Paradoxically, it seems as though time has sanded away a lot of Morison's grit. He’s not going to shoot off into the atmosphere the way he once did on 'Caravan' or 'Wild Night,' and remains coolly at mid-range throughout. The smooth subtleties of his delivery are more discernible and the moments when he breaks away from his crooning demeanour, as in 'Share Your Love With Me' or 'Look Beyond the Hill,' are all the more thrilling as a result. This laid-back approach perfectly matches the mellow jazz and blues grooves that accompany his musings.
Lyrical nostalgia has always been Morrison’s forte. Over ornate piano arrangements, highly-orchestrated string sections, and delicately-muted trumpets, Morrison reminisces about 70’s Bay Area bohemia, gently recalling the Northern Irish countryside of his adolescence, and the transcendent experience of first hearing Sam Cooke on the radio. For Morrison, the mystery of memory has always been the only reliable way to navigate an increasingly uncertain future - "I got to go way back in my memory bank/To see how it ought to be now," he sings over a mid-tempo R&B groove on the title track. The deeply haunting 'Memory Lane' reiterates this theme and Morrison closes the album with 'Caledonia Swing,' once again evoking the mystical name the Romans gave Scotland/Northern England.
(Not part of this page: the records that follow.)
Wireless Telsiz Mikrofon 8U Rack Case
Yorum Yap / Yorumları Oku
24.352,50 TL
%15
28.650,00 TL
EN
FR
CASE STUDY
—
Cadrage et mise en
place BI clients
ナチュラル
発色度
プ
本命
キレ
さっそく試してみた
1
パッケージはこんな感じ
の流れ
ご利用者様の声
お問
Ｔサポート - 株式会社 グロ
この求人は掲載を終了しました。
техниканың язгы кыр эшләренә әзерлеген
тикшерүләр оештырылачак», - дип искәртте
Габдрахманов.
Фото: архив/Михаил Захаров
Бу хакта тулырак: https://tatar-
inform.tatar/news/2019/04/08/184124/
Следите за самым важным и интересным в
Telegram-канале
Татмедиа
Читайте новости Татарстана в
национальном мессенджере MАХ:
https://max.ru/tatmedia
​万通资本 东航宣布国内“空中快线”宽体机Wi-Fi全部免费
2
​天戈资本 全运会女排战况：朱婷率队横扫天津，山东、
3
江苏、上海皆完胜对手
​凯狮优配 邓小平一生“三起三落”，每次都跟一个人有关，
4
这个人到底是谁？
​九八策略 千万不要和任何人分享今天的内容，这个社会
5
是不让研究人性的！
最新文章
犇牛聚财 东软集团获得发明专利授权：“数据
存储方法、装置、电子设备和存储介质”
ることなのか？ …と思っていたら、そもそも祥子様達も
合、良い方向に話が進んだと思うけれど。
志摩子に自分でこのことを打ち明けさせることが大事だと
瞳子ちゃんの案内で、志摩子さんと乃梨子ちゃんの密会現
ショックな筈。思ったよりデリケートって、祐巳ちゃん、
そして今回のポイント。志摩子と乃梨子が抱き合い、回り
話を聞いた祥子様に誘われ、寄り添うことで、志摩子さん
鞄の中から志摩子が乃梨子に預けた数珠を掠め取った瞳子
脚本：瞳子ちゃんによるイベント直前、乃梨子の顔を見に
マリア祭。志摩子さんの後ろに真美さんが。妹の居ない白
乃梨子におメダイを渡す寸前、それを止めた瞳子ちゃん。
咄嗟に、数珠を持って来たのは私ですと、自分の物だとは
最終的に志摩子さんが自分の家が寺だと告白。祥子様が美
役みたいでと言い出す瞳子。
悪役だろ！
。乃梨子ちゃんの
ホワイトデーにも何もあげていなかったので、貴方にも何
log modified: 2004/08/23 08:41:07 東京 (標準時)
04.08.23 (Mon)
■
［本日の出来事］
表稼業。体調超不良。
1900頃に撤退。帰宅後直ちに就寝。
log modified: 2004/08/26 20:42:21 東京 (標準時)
Will Hermes in 'Rolling Stone' admirably characterizes the album's mature appeal as follows - "Through arrangements elegant to a fault, his mercurial tenor, more supple and restrained, remains a marvel … a reading of 'Share Your Love With Me' … splits the difference between the Bobby 'Blue' Bland and Aretha versions, full of chortles, snarls, and gospel-tinged hollers. The vintage chill of 'Every Time I See a River,' meanwhile, is an invitation to float downstream with a blues admiral." Or, as Morrison himself puts it, "Now I’m back here again with more questions than answers."